## SOURCE RECORDS

================

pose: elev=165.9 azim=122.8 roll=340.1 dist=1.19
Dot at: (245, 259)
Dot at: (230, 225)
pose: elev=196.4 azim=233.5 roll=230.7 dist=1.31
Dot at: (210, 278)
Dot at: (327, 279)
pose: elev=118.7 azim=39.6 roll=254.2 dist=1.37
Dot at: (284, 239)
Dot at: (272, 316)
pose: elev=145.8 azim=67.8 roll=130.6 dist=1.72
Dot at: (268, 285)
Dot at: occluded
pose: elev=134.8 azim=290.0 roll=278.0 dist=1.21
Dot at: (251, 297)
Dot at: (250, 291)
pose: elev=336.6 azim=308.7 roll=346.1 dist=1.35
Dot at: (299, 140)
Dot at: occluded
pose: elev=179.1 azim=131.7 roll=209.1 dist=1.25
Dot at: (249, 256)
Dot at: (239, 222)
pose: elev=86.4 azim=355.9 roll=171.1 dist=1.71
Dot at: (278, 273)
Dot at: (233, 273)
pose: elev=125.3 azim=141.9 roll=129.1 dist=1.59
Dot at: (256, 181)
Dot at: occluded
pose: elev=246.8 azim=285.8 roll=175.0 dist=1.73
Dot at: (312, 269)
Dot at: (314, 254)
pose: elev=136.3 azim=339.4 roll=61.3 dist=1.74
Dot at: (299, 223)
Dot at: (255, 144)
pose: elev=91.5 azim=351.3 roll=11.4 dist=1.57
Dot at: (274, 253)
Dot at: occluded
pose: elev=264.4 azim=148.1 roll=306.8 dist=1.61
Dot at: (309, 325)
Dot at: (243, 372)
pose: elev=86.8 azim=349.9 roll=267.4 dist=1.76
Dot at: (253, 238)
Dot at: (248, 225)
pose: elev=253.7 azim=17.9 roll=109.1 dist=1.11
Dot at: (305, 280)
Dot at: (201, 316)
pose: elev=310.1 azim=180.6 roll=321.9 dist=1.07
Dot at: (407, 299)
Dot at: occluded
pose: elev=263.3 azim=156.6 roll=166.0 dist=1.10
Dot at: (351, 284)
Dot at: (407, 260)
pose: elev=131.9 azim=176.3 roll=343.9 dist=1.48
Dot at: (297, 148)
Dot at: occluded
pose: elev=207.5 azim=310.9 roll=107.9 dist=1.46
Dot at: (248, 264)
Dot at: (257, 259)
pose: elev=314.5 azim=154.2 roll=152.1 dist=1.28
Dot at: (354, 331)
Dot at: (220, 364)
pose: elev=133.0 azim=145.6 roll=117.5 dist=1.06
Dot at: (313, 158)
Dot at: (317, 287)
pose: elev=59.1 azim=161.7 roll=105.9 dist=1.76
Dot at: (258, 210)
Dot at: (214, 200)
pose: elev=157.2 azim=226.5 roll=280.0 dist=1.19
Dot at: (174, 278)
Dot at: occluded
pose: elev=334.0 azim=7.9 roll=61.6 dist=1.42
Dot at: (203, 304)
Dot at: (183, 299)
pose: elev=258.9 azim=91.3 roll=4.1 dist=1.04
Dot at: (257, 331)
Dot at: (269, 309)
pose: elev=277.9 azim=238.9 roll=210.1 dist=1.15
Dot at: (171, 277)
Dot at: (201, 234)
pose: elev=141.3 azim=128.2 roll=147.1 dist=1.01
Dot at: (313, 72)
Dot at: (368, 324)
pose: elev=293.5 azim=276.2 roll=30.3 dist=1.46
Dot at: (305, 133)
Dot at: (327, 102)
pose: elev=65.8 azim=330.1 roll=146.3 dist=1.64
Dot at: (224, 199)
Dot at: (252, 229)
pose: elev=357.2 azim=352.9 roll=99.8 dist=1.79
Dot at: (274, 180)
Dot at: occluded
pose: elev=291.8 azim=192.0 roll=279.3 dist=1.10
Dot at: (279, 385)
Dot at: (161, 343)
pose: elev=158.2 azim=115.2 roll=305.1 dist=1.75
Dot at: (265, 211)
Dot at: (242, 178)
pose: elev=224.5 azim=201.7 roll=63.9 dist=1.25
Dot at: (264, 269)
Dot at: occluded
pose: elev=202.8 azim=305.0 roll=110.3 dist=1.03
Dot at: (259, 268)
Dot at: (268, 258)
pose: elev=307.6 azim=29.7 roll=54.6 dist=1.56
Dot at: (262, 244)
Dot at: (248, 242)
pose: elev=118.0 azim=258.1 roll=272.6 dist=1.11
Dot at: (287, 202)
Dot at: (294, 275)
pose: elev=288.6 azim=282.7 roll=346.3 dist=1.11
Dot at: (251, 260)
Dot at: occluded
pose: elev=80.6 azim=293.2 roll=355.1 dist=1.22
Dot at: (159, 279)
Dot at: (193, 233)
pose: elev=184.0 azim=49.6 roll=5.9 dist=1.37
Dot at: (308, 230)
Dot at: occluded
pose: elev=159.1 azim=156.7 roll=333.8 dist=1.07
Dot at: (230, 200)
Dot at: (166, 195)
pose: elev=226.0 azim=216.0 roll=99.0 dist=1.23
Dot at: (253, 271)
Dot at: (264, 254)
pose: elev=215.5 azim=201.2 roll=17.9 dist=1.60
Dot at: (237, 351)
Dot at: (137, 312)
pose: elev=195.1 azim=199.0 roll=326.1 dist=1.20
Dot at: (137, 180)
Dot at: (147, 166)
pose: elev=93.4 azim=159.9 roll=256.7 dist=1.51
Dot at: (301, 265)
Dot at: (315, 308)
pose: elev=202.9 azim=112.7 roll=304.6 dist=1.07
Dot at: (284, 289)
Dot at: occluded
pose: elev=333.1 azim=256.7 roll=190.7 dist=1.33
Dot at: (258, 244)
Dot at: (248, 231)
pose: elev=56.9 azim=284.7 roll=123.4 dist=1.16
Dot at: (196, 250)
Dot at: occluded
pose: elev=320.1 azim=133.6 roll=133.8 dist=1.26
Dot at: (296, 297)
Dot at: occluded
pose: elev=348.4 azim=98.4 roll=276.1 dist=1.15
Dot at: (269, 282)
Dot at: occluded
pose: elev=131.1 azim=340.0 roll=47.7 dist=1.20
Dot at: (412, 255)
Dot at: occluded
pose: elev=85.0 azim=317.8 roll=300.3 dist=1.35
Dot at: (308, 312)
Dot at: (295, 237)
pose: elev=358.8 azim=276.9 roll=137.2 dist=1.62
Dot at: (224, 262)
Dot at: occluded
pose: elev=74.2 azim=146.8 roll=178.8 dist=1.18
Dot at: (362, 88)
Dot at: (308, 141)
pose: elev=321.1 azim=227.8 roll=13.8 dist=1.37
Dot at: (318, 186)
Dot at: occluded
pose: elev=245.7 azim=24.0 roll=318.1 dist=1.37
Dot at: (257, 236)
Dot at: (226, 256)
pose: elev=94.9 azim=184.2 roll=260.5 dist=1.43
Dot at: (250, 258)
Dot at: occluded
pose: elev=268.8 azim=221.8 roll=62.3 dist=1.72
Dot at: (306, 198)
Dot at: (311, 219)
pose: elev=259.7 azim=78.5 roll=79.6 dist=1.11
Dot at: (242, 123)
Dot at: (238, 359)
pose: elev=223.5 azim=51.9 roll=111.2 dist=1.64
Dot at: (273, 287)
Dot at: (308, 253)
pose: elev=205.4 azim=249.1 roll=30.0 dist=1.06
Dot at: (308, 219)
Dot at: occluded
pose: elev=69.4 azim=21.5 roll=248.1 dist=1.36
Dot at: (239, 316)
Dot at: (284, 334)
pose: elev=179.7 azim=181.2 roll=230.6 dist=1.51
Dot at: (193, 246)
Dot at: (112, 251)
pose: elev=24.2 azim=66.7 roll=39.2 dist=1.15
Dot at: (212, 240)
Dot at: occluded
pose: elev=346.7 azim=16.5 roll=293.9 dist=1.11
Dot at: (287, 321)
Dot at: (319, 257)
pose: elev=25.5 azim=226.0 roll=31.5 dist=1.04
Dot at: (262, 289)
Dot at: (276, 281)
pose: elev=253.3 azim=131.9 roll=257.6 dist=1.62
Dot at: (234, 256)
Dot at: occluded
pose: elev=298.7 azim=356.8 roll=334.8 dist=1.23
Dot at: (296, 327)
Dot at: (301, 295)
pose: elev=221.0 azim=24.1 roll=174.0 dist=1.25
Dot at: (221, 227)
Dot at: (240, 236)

================

## WHAT TO WORK ON
Reproduce the rows from the line with "pose: elev=321.1 azim=227.8" through the end of the rows, replacing "pose" with "view" throughout and leaving everything else unchanged.

## RESULT OF THIS EXERCISE
view: elev=321.1 azim=227.8 roll=13.8 dist=1.37
Dot at: (318, 186)
Dot at: occluded
view: elev=245.7 azim=24.0 roll=318.1 dist=1.37
Dot at: (257, 236)
Dot at: (226, 256)
view: elev=94.9 azim=184.2 roll=260.5 dist=1.43
Dot at: (250, 258)
Dot at: occluded
view: elev=268.8 azim=221.8 roll=62.3 dist=1.72
Dot at: (306, 198)
Dot at: (311, 219)
view: elev=259.7 azim=78.5 roll=79.6 dist=1.11
Dot at: (242, 123)
Dot at: (238, 359)
view: elev=223.5 azim=51.9 roll=111.2 dist=1.64
Dot at: (273, 287)
Dot at: (308, 253)
view: elev=205.4 azim=249.1 roll=30.0 dist=1.06
Dot at: (308, 219)
Dot at: occluded
view: elev=69.4 azim=21.5 roll=248.1 dist=1.36
Dot at: (239, 316)
Dot at: (284, 334)
view: elev=179.7 azim=181.2 roll=230.6 dist=1.51
Dot at: (193, 246)
Dot at: (112, 251)
view: elev=24.2 azim=66.7 roll=39.2 dist=1.15
Dot at: (212, 240)
Dot at: occluded
view: elev=346.7 azim=16.5 roll=293.9 dist=1.11
Dot at: (287, 321)
Dot at: (319, 257)
view: elev=25.5 azim=226.0 roll=31.5 dist=1.04
Dot at: (262, 289)
Dot at: (276, 281)
view: elev=253.3 azim=131.9 roll=257.6 dist=1.62
Dot at: (234, 256)
Dot at: occluded
view: elev=298.7 azim=356.8 roll=334.8 dist=1.23
Dot at: (296, 327)
Dot at: (301, 295)
view: elev=221.0 azim=24.1 roll=174.0 dist=1.25
Dot at: (221, 227)
Dot at: (240, 236)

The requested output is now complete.